N° RG 19/02092 - N° Portalis DBVM-V-B7D-KAGY
N° Minute :
C1
Copie exécutoire délivrée
le :
à
la SCP TGA-AVOCATS
la SCP LEGALP
AU NOM DU PEUPLE FRANÇAIS
COUR D'APPEL DE GRENOBLE
2ÈME CHAMBRE CIVILE
ARRÊT DU MARDI 10 MAI 2022
Appel d'un Jugement (N° R.G. 16/00806) rendu par le Tribunal de Grande Instance de GAP en date du 15 janvier 2019, suivant déclaration d'appel du 14 Mai 2019
APPELANTE :
SYNDICAT DES COPROPRIETAIRES DE LA RESIDENCE LE CONCORDE représenté par son syndic en exercice la société FONCIA L'IMMOBILIERE DES HAUTES ALPES prise en la personne de son représentant légal en exercice domicilié en cette qualité audit siège
C/O FONCIA L'IMMOBILIERE DES HAUTES-ALPES L'Aigle Bleu Avenue René Froger
05100 BRIANCON
Représentée par Me Ludovic TOMASI de la SCP TGA-AVOCATS, avocat au barreau de HAUTES-ALPES
INTIMÉ :
M. [O] [E]
né le 05 Juillet 1971 à BRIANCON (05100)
de nationalité Française
Résidence Le Concorde - 5 route de Croze
05240 LA SALLE LES ALPES
Représenté par Me VOLPATO, avocat au barreau de HAUTES-ALPES substitué par Me GUY
COMPOSITION DE LA COUR : LORS DU DÉLIBÉRÉ :
Emmanuèle Cardona, présidente
Laurent Grava, conseiller,
Anne-Laure Pliskine, conseillère
DÉBATS :
A l'audience publique du 28 février 2022, Laurent Grava, conseiller, qui a fait son rapport, en présence d'Anne-Laure Pliskine, conseillère, assistés de Caroline Bertolo, greffière, ont entendu seuls les avocats en leurs conclusions, les parties ne s'y étant pas opposées conformément aux dispositions des articles 805 et 907 du code de procédure civile.
Il en a rendu compte à la Cour dans son délibéré et l'arrêt a été rendu à l'audience de ce jour.

DONNÉES RÉPERTORIÉES:
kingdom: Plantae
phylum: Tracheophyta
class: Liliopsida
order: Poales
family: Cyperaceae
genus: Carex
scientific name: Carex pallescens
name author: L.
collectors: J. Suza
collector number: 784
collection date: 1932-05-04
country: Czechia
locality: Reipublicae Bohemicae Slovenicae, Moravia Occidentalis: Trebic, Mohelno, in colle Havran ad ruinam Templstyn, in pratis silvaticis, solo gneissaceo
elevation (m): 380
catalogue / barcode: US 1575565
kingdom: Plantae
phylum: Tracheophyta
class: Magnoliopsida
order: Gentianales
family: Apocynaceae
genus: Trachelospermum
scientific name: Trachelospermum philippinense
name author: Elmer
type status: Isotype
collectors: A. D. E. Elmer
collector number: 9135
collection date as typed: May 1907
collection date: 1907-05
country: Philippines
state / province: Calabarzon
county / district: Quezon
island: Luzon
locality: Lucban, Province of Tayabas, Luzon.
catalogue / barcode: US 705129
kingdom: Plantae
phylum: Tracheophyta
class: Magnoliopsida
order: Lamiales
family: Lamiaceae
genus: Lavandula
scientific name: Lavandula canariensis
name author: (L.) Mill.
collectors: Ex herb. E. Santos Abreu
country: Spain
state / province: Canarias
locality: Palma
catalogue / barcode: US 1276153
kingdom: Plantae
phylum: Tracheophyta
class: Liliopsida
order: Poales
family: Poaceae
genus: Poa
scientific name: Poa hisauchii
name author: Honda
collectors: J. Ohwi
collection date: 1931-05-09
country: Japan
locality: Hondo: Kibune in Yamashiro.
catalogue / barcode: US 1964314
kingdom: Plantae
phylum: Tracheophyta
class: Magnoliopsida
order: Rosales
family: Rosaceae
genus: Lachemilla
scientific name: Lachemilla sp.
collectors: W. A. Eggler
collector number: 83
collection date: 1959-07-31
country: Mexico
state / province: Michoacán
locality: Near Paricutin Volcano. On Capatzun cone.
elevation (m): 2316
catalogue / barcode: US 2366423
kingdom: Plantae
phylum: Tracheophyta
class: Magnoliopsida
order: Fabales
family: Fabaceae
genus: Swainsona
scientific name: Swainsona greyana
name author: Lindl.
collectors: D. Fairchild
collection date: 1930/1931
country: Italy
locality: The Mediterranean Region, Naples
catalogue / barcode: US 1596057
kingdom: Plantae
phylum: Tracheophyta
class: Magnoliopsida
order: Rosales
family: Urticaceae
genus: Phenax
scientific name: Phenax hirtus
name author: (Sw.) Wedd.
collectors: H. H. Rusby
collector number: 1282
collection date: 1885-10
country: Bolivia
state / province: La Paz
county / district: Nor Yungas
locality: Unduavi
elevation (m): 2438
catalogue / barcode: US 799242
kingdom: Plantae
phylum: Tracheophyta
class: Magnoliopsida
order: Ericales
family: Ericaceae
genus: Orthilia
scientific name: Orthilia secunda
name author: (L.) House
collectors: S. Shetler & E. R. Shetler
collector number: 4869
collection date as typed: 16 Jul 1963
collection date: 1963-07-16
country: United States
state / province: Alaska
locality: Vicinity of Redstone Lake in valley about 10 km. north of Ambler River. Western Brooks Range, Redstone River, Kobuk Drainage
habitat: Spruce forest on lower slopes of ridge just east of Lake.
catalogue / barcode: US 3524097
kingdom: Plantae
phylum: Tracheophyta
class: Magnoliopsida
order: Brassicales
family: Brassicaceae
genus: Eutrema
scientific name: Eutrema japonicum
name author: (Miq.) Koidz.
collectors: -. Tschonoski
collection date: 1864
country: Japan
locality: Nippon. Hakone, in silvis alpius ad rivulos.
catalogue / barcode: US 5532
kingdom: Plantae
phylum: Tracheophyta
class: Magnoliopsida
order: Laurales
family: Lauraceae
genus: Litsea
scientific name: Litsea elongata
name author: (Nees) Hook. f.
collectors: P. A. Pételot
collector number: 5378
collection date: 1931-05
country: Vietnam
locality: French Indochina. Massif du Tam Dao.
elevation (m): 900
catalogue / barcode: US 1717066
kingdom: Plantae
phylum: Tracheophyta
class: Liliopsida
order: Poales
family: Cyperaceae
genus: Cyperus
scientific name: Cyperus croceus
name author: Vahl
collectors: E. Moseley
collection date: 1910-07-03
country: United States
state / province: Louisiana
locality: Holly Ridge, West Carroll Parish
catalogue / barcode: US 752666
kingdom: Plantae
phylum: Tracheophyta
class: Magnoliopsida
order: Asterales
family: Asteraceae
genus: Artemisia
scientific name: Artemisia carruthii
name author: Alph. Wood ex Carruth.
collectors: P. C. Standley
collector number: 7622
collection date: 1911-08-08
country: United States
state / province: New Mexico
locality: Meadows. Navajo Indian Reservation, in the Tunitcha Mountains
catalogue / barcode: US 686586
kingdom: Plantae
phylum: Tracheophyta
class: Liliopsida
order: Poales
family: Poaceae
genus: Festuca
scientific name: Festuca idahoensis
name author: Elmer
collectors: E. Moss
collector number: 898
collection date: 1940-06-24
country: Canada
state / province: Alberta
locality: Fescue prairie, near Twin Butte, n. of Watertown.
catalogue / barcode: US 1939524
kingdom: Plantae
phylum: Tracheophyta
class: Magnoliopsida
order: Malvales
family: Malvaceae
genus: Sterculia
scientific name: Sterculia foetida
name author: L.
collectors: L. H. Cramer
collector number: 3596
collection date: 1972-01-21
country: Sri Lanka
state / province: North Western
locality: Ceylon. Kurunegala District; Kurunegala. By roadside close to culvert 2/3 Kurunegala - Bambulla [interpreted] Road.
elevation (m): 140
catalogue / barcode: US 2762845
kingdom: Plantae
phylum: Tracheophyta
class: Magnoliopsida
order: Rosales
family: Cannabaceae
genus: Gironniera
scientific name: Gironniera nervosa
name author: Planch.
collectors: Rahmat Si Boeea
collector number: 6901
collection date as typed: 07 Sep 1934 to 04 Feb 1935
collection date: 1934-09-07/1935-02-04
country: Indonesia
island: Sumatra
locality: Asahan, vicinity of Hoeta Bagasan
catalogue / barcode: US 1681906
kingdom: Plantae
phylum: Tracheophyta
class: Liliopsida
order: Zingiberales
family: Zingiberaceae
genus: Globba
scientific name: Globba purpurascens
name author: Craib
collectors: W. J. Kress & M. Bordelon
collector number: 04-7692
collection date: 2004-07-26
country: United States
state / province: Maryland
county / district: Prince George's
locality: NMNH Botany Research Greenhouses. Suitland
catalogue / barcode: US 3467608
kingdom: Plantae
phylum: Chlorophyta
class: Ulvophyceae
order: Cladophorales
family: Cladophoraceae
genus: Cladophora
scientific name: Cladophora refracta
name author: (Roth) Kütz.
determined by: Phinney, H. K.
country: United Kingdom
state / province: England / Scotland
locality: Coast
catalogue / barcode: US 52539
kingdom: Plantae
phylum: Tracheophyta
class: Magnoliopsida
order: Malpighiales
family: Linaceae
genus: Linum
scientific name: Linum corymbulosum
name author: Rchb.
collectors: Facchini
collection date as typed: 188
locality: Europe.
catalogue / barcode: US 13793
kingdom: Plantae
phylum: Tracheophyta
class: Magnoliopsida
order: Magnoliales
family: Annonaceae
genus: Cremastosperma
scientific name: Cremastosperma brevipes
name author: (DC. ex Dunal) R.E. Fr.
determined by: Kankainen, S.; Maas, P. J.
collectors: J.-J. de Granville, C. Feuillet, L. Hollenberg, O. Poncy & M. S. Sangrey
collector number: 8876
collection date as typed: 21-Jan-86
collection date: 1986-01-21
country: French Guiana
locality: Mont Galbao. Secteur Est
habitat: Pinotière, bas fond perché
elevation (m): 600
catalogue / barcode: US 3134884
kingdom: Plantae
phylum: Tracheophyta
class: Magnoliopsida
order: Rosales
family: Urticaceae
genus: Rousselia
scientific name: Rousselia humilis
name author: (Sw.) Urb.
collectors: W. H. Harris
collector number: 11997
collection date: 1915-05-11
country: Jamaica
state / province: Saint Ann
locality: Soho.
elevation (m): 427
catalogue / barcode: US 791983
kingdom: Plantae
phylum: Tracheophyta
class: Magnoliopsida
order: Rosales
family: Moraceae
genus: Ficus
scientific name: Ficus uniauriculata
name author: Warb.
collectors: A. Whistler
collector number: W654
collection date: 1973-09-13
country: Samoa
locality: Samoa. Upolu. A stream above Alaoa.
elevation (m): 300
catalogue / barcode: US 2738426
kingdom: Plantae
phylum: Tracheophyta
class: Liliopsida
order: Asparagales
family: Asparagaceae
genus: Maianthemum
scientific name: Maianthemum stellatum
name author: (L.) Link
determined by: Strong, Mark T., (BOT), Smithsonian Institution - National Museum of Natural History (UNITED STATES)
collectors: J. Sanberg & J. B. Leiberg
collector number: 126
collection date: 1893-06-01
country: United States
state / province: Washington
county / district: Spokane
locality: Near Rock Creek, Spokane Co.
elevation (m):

À FAIRE:
**A)** D'après l'arrêt de la cour d'appel de Grenoble, pourquoi Laurent Grava et Anne-Laure Pliskine ont-ils pu entendre seuls les avocats lors de l'audience du 28 février 2022 ? Répondez en une à trois phrases.
**B)** Poursuivez l'arrêt de la cour d'appel de Grenoble à partir de sa dernière phrase.
Ces données proviennent d'une autre source.

RÉPONSES:
**A)** Ils ont pu entendre seuls les avocats parce que les parties ne s'y sont pas opposées. Cette procédure est conforme aux articles 805 et 907 du code de procédure civile.

**B)**
EXPOSÉ DU LITIGE :
M. [O] [E] est propriétaire des lots de copropriété n°205, 354 et 390 au sein de l'ensemble immobilier dénommé « Le Concorde » situé sur la parcelle cadastrée section AM653 sur la commune de La Salle Les Alpes (05). Le lot n°390 consiste en un appartement comprenant deux pièces, dépendances et loggia, au 8e étage.
Par courrier daté du 10 février 2016 M. [O] [E] a demandé l'inscription à l'ordre du jour de l'assemblée générale d'une résolution l'autorisant à réaliser une véranda fermant la loggia.
L'assemblée générale du 28 mars 2016 a rejeté la demande d'autorisation de travaux présentée par M. [O] [E] lequel a contesté le refus par courrier daté du 6 avril 2016.
Par acte d'huissier délivré le 7 juillet 2016 M. [O] [E] a fait assigner devant le tribunal de grande instance de Gap le syndicat des copropriétaires de l'immeuble Le Concorde, aux fins de :
-juger irrégulier et abusif le rejet de la résolution n°15 présentée lors de l'assemblée générale du syndicat des copropriétaires du 26 mars 2016 ;
- en conséquence, l'annuler ;
- autoriser M. [O] [E] à fermer le balcon situé côté Nord-Est de l'appartement qu'il détient au 8e étage, qui constitue le lot n°390 et à mettre en place la véranda prévue ;
- condamner le syndicat des copropriétaires à lui payer une indemnité de 3 000 euros sur le fondement de l'article 700 du code de procédure civile ;
- le condamner aux entiers dépens dont distraction au profit de la SCP Schreiber-Fabbian-Volpato.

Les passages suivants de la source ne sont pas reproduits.